In 2021, 20 countries from the Organisation for Economic Co-operation and Development (OECD) use automatic tax filing with deemed acceptance, including France, Finland, New Zealand and Denmark. Therefore, the proposal by the Canadian government is not new, and presents the fewest barriers for Canadians to receive federal benefits. But there is a risk that errors will increase: information not collected by the CRA, such as a mid-year change in marital status, will not be entered unless the taxpayer does so before their return is automatically filed.
Moreover, where countries have adopted automatic tax filing, their success has been attributed to a number of pre-existing factors, including high-integrity taxpayer identifiers, a comprehensive system of third-party reporting, a high degree of automation among information suppliers, and a compatible legislative framework, including limited non-standard deductions.
Canada already has high-integrity tax identifiers (i.e., social insurance numbers). However, we are lacking in other areas. To ensure people receive federal benefits, particularly low-income individuals, two specific areas of complexity may be addressed.
The first is self-employment-related deductions. Many people with otherwise simple tax returns are self-employed. However, due to the complexity of the deductions involved, it is unlikely that pre-filled tax forms can be made available and be accurate for these individuals. A choice could be offered between a standard business deduction that can be applied to pre-filled tax forms and an itemized deduction that can be inputted by the individual using receipts.
The second is medical expenses, which individuals with otherwise simple tax returns may wish to claim. Medical expenses, claimed through the medical expense credit, can be used to reduce taxes owing. However, medical expenses are currently not reported by a third-party provider. Instead, the individual must manually input them based on retained receipts. If third parties are required to report medical expenses, the CRA can include this information in pre-filled tax forms. This pre-filling improves accuracy, reduces the complexity of completing tax returns and makes it easier to access relevant tax credits.

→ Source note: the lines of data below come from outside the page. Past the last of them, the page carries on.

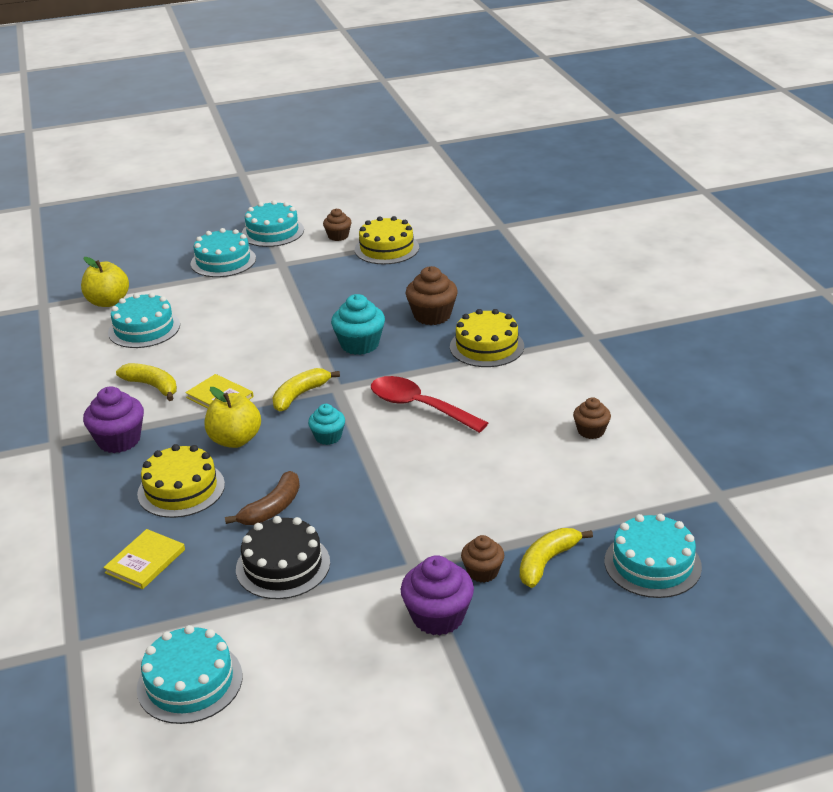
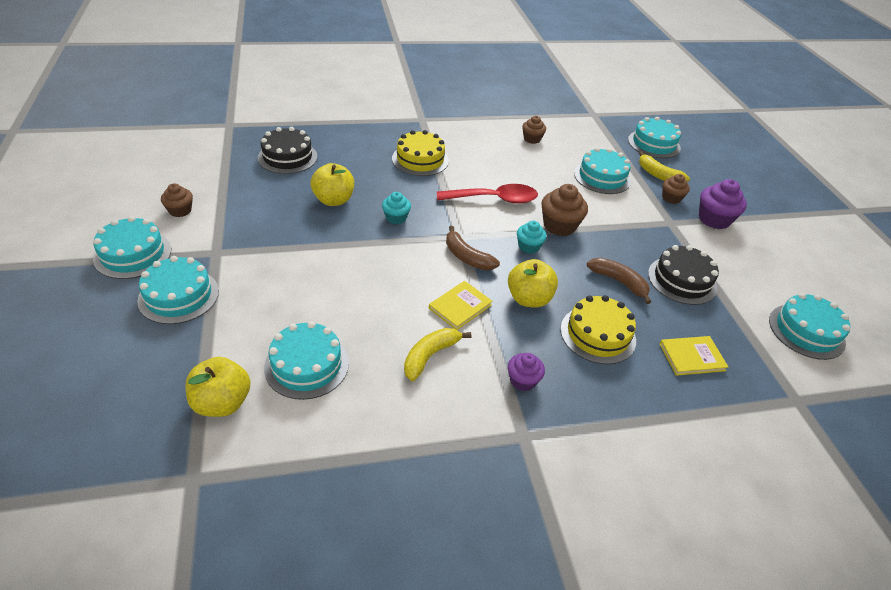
camera: 90 degrees left, 10 degrees up
purple cupcake [83,386,144,453] -> purple cupcake [508,353,545,391], size x0.62
yellow book [103,529,185,589] -> yellow book turned 45 degrees counterclockwise [660,336,728,376]
yellow banana [272,368,340,412] -> brown banana [446,226,500,270]
turquoise cupcake [331,294,385,355] -> turquoise cupcake [382,192,411,224], size x0.62
yellow cake [355,216,419,264] -> none
red spoon [371,376,488,433] -> red spoon turned 135 degrees counterclockwise [437,184,538,204]
brown cupcake [406,266,458,325] -> brown cupcake moved to [541,184,588,236]
none -> black cake [258,127,317,174]
none -> yellow apple [311,163,354,206]
none -> turquoise cake [574,147,631,194]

While I have identified these two areas of potential reform, Canadian tax law is complex. By simplifying deductions and credits, and expanding third-party reporting requirements, automatic tax filing could extend to more Canadians with otherwise simple tax returns. It could also reduce potential errors. Together with better access to financial products and simplified qualification for supports such as CDB, these changes would help more eligible Canadians receive federal benefits.”
The move to automatic tax filing is welcome news because it may help low-income Canadians receive the government benefits they are entitled to. Budget 2025 provides $71 million over five years to automate tax filing, with rollout beginning in the 2026 tax year and scaling thereafter. Successful implementation will also depend on consultations and the passage of the proposed legislative amendments that would allow the CRA, in certain cases, to file on behalf of eligible non-filers.

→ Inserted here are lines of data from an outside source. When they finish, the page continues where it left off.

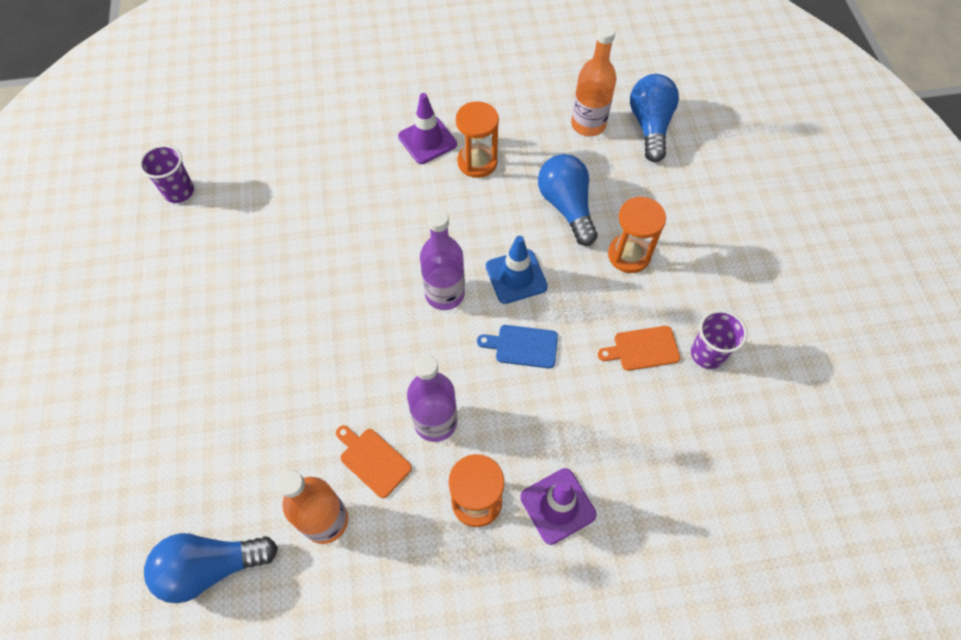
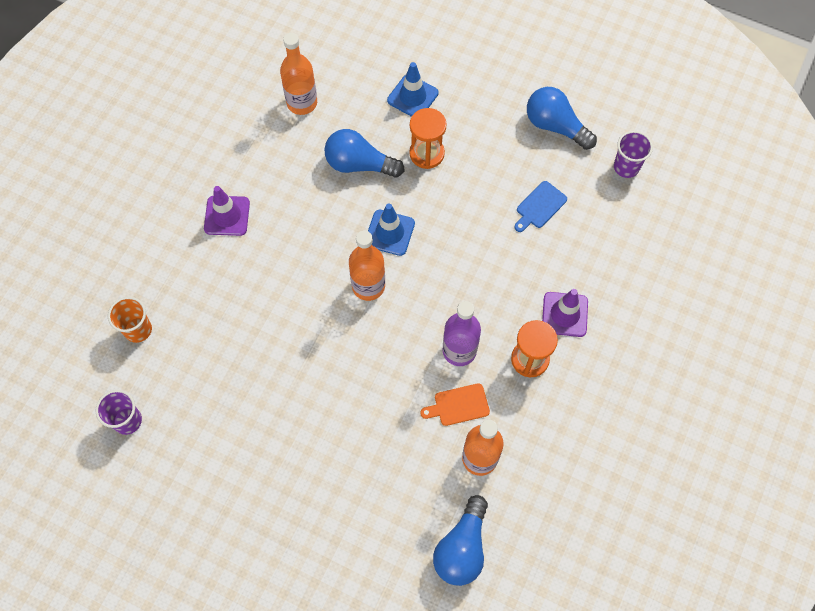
camera: 55 degrees left, 5 degrees up
purple bottle [420,209,465,310] -> orange bottle [349,230,385,301]
orange hourglass [456,101,499,178] -> none
blue cutting board [477,325,558,368] -> blue cutting board moved to [514,181,567,232]
orange cutting board [598,326,680,371] -> none
blue light bulb [630,74,679,162] -> blue light bulb moved to [527,87,597,150]
purple cup [691,310,747,369] -> purple cup moved to [614,131,653,178]
none -> orange cup [108,297,152,343]
none -> blue traffic cone [387,62,438,117]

Nonetheless, barriers remain, particularly for people with limited digital and financial resources. Moreover, the complexity of qualifying for the Canada Disability Benefit will continue to hinder access to federal benefits unless rules are loosened and eligibility is made more automatic.

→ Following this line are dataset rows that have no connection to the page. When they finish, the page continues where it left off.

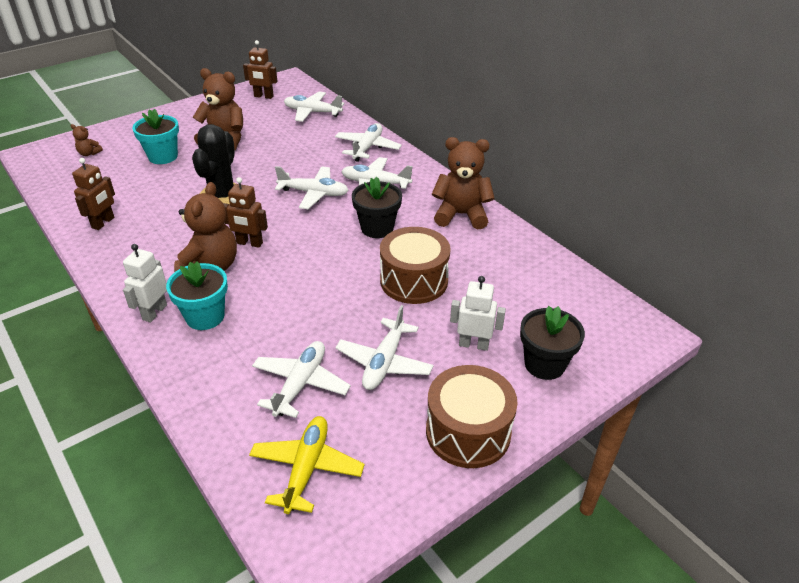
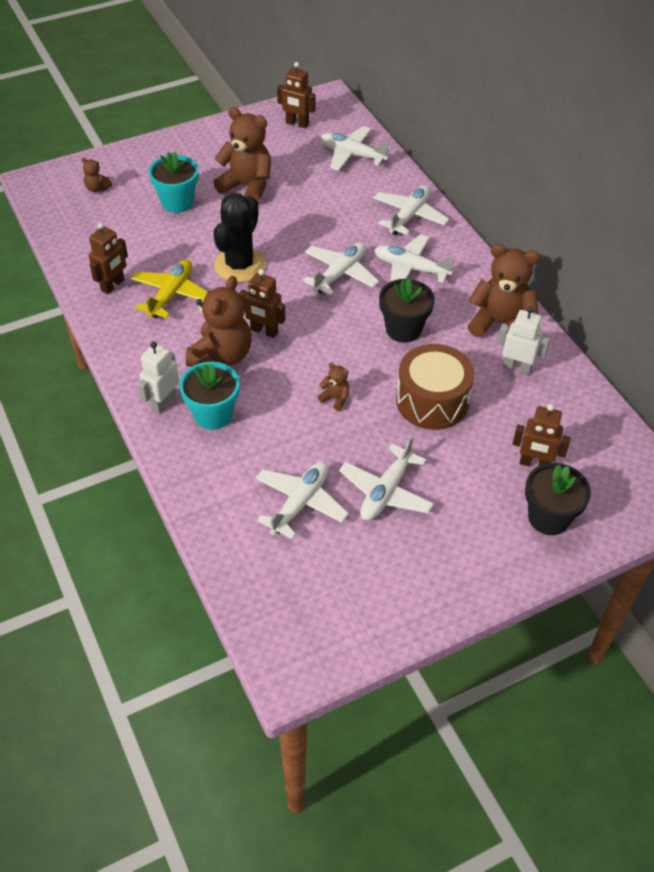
camera: 10 degrees right, 10 degrees up
yellow plane [249,416,365,514] -> yellow plane moved to [131,259,208,318]
white plane [275,166,349,209] -> white plane turned 75 degrees counterclockwise [303,242,379,295]
brown drum [426,365,517,468] -> none
white robot [450,276,506,351] -> white robot moved to [497,307,550,375]
none -> brown teddy bear [318,362,349,411]
none -> brown robot [512,404,571,466]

To remove these deterrents and move toward a more fulsome system of automatic tax filing, the government should continue to modernize tax legislation, expand third-party reporting requirements, standardize tax credits, and reform eligibility requirements for federal benefits, particularly where such changes will enhance the pre-filling of tax forms for low-income individuals. Canada has taken an important first step to modernize its tax filing regime, but there is room for improvement.